Neither Trump or Biden has secured a positive legacy. Trump wants to be remembered at least like a Reagan, a president at least half the US remember fondly, not a one term president impeached twice. Biden's legacy if he doesn't win is that he's the guy who people elected to replace the Big Bad Trump but was such a failure that the people prefered re-electing Trump over him.
If Trump wins, and the Democrats get the House, I predict he'll be impeached at least three times (one additional one), with the NY felony conviction being the stated reason. That's gotta be some kind of accomplishment.

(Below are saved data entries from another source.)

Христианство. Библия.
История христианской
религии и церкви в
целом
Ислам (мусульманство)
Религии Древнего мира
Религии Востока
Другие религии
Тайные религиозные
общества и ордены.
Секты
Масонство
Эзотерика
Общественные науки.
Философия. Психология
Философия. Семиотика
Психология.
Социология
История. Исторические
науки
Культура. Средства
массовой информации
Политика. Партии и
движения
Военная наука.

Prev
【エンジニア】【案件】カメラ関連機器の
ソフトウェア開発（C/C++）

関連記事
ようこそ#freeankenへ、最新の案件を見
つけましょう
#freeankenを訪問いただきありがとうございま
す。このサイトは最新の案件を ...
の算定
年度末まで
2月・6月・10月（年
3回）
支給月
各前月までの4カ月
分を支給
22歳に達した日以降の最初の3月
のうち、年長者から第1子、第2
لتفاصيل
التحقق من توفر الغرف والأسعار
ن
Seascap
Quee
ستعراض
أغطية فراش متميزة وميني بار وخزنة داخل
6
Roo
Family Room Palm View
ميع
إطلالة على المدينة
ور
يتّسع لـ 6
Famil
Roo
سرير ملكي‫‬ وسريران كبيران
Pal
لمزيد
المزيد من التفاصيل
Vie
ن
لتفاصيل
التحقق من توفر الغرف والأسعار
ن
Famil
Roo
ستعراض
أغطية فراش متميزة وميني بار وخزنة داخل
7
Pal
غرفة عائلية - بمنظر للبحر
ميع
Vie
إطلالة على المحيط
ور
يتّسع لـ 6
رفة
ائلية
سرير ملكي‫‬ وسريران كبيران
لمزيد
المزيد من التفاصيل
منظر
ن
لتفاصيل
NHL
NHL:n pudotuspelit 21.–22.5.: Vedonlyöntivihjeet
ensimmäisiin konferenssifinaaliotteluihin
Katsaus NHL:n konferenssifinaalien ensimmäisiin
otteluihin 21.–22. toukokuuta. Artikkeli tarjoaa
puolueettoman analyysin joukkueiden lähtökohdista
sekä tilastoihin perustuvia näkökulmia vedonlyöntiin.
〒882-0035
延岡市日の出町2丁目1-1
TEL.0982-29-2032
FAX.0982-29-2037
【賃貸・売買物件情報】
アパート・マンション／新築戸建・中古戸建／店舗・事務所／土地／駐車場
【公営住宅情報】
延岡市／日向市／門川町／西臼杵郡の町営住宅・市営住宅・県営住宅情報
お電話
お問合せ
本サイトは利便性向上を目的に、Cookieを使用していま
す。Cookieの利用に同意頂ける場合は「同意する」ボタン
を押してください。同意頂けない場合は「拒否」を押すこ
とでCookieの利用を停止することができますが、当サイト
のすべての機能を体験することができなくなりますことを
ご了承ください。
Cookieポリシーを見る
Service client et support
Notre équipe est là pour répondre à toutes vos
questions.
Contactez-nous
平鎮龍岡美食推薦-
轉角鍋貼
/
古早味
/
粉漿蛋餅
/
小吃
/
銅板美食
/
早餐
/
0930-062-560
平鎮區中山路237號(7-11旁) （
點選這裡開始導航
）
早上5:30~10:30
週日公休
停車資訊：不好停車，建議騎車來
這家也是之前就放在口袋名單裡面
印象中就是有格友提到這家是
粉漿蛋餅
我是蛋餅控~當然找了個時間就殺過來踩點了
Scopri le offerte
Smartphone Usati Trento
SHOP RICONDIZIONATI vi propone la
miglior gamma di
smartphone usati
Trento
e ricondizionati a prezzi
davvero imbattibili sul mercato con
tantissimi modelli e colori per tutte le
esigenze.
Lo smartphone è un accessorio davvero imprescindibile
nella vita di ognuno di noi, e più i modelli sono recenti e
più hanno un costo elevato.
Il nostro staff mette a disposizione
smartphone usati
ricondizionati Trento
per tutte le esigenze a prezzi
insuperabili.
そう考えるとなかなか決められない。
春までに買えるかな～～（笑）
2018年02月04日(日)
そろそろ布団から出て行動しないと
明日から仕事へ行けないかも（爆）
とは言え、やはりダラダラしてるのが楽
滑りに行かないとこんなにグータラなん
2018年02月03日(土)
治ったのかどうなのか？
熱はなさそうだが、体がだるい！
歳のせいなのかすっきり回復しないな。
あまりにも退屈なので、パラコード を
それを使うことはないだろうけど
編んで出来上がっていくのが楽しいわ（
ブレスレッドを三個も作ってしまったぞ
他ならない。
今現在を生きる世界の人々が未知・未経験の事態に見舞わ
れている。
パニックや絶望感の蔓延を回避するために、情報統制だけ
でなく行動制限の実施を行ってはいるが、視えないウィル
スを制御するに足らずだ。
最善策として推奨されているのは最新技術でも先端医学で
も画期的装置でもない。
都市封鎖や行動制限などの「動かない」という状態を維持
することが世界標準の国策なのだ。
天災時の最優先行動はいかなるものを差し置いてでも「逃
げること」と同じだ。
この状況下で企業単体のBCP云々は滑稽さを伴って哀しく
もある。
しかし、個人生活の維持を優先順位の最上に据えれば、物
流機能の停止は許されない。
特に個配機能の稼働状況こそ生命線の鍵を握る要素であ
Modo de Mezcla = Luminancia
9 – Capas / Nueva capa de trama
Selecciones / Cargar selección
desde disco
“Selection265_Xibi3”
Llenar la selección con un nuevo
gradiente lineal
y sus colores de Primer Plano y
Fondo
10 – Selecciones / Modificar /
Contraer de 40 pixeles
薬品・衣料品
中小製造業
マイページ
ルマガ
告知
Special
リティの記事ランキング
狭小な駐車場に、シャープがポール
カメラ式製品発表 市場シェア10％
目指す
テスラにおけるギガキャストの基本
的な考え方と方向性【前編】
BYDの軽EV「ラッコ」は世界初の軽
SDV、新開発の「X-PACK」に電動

As for Biden, he started out looking like Carter (high inflation and a disastrous military operation) and still does.
If Democrats had allowed some sort of positive legacy to survive from the Trump presidency and hadn't made it so personal with the lawsuits, maybe he wouldn't be so incentivized to run again. But they went and reversed everything and even deny him the objective foreign policy wins that aren't partisan politics. Likewise, for Biden, if he wasn't running against Trump the election wouldn't feel to him like a direct referendum on whether he ended up being worse than the guy he was supposed to fix the messes of; if he was facing anyone else, or was polling above Trump, he could ride into the sunset with the satisfaction of having done his job.